Keep the peace or seek swift justice?
| NEW YORK
The sight last week of former Liberian warlord Charles Taylor, handcuffed at a war-crimes court backed by the United Nations, has sent a powerful message around the world that tyrants and despots are not beyond the reach of law.
Mr. Taylor deserves to be tried and punished for the horrific cycles of violence he unleashed and fomented - not only in Liberia but around West Africa. His victims have every right to justice.
Yet in viewing this case through only this moral prism, observers may miss some of the more complex questions it represents. Not only for Liberia, but for war-scarred nations elsewhere who have struggled to come to grips with the violent legacy of their pasts while trying at the same time to build peaceful futures.
Leaders of many countries undergoing this difficult transition have questioned the wisdom of pushing too hard, too fast on the button of justice. They have raised legitimate concerns, in many cases, that trials or their prospect will risk reviving hatreds or driving warring parties away from the peace table.
For Liberia's courageous new president, Ellen Johnson-Sirleaf, seeking Taylor's extradition was an excruciating call. His exile in Nigeria was the basis of the peace deal that ended Liberia's civil war in 2003. His coming trial - whether in Sierra Leone or in The Hague - is raising jitters even as it elicits praise.
Some political observers have warned of a potential violent reaction from Taylor's supporters that might plunge Liberia and its neighborhood back into conflict. Only three years after the end of Liberia's civil war, it would be the last thing this poor and beleaguered nation needs.
So which should take precedent, peace or justice? And must one come at the expense of the other? Liberia is hardly alone around the world as a war-riven nation where the answers to these questions are playing out.
• The governments of East Timor and Indonesia, for example, have resisted a proposed international trial for the 1999 killings that marred the former's push for independence. Prosecutions would rekindle animosities, they've argued, threatening progress in forging reconciliation.
• In Colombia, a government peace offer to paramilitary fighters seeks to remove from that country's conflict one of its deadliest forces. But human rights officials have objected to the plan if it means granting impunity to the paramilitaries for their atrocities against civilians.
• In Afghanistan there have been calls for the warlords to be tried, but also warnings that this might undermine a fragile peace. Concerns were also expressed by some in Iraq, that the trial of Saddam Hussein would fuel sectarian tensions.
Though it has tried to help countries make the best choices in these circumstances, the international community has itself been conflicted. Those working in the diplomatic arena to bring warring parties into political agreements have clashed at times with human rights officials wary of any deals that would trade impunity for peace.
Helping to sharpen the apparent contradictions has been the recent emergence of new international institutions with mandates to bring war criminals to justice. These include the International Criminal Court and several special tribunals such as the one in Sierra Leone that indicted Charles Taylor and the UN court at The Hague where Slobodon Milosevic spent his final days.

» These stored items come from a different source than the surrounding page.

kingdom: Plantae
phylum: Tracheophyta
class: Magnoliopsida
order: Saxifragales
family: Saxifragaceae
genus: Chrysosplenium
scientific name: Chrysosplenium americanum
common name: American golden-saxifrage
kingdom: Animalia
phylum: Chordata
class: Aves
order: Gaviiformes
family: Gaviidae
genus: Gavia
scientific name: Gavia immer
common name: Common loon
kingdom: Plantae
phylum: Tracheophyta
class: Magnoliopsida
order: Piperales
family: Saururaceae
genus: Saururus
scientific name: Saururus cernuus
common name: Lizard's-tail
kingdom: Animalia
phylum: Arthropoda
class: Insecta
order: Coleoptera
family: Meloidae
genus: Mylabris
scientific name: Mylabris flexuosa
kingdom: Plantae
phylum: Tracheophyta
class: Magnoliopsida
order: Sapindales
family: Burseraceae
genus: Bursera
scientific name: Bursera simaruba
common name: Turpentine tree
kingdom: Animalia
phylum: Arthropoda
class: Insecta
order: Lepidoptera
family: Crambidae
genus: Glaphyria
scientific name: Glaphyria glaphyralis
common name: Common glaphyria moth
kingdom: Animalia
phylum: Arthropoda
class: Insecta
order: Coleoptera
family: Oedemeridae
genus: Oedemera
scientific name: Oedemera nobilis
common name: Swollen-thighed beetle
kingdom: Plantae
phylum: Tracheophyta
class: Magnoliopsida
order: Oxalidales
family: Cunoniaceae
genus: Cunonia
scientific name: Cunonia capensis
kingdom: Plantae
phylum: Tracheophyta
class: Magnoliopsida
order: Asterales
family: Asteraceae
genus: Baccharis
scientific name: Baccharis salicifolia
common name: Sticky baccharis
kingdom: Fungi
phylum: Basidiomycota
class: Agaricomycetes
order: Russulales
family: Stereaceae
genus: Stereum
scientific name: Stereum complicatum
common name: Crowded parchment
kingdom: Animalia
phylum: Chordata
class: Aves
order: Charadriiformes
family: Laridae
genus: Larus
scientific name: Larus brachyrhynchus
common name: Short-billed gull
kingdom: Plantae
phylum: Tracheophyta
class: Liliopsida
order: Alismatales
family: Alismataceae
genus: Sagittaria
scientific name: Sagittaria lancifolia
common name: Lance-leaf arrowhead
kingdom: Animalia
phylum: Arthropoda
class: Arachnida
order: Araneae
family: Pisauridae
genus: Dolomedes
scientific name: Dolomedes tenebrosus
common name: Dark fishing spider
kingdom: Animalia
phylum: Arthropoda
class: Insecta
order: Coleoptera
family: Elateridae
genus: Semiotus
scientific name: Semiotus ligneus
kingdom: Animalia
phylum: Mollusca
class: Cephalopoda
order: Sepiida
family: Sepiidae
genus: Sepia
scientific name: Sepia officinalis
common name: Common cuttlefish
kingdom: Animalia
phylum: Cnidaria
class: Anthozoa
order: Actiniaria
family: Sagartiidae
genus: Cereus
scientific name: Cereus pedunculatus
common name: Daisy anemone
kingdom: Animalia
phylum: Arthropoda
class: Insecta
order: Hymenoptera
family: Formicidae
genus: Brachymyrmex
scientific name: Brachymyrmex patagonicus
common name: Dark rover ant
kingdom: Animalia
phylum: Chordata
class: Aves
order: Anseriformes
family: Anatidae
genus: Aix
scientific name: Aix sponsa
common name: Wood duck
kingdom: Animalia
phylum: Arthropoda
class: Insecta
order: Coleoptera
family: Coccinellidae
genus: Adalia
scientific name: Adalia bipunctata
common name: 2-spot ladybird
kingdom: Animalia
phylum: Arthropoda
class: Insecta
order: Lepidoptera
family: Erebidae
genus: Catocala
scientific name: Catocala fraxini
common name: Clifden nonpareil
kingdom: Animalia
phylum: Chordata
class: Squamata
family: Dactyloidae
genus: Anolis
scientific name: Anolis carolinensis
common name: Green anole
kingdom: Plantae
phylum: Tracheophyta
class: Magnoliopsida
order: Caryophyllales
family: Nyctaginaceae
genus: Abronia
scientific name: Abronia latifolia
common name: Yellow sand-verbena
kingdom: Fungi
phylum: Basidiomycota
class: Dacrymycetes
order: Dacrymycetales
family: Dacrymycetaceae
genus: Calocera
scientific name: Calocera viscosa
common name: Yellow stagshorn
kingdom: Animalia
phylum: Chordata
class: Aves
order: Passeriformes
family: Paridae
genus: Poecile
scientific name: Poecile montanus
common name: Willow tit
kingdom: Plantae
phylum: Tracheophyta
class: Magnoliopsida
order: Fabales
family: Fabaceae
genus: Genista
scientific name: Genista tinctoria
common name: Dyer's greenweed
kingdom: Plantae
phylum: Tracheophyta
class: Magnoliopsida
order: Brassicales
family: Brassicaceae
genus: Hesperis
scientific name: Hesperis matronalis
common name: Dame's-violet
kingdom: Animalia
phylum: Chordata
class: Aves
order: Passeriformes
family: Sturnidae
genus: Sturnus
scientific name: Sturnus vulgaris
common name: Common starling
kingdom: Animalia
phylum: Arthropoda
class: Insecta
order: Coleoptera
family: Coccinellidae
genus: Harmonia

Human rights organizations applauded when the ICC issued its first indictments last year against the Lord's Resistance Army, a brutal rebel group in northern Uganda. However, those working to bring the insurgents into peace talks cautioned that the warrants might scuttle their chances.
While the agendas of peace and justice have come into conflict in many cases, the choices may not be as stark as they seem.
Human rights advocates increasingly acknowledge that justice need not be applied bluntly, like a sledgehammer, when doing so might imperil a fragile transition to peace or democracy.
Under an evolving doctrine of "transitional justice," prosecutions can be legitimately sequenced in over time, as peace begins to set down its roots. In other words, justice may be delayed for a limited time - provided it is not denied. Trials, moreover, are not viewed as the only answer, but one very important item on a broader menu of measures to deal with the past. These include truth commissions, reparations programs, and official proclamations of responsibility and remorse for abuses.
As a longtime diplomat and current head of the UN's peacemaking department, I can attest that views are also evolving within the diplomatic community. There is a growing realization that impunity is not only morally and politically unacceptable, but also proves to be a shaky foundation on which to build peace and democracy. UN peace envoys, for example, now operate under instructions to oppose agreements that would establish amnesties for genocide, war crimes, or crimes against humanity.
Though nobody can guarantee that future warlords and dictators will not find a way to slip through the hands of justice, I believe the space for such arrangements - both locally and internationally - is slowly and surely beginning to close.
The next big test is now before us in Liberia, whose president deserves unwavering support in the days ahead, now that she has taken the first bold step.
• Ibrahim A. Gambari is the United Nations under-secretary-general for political affairs.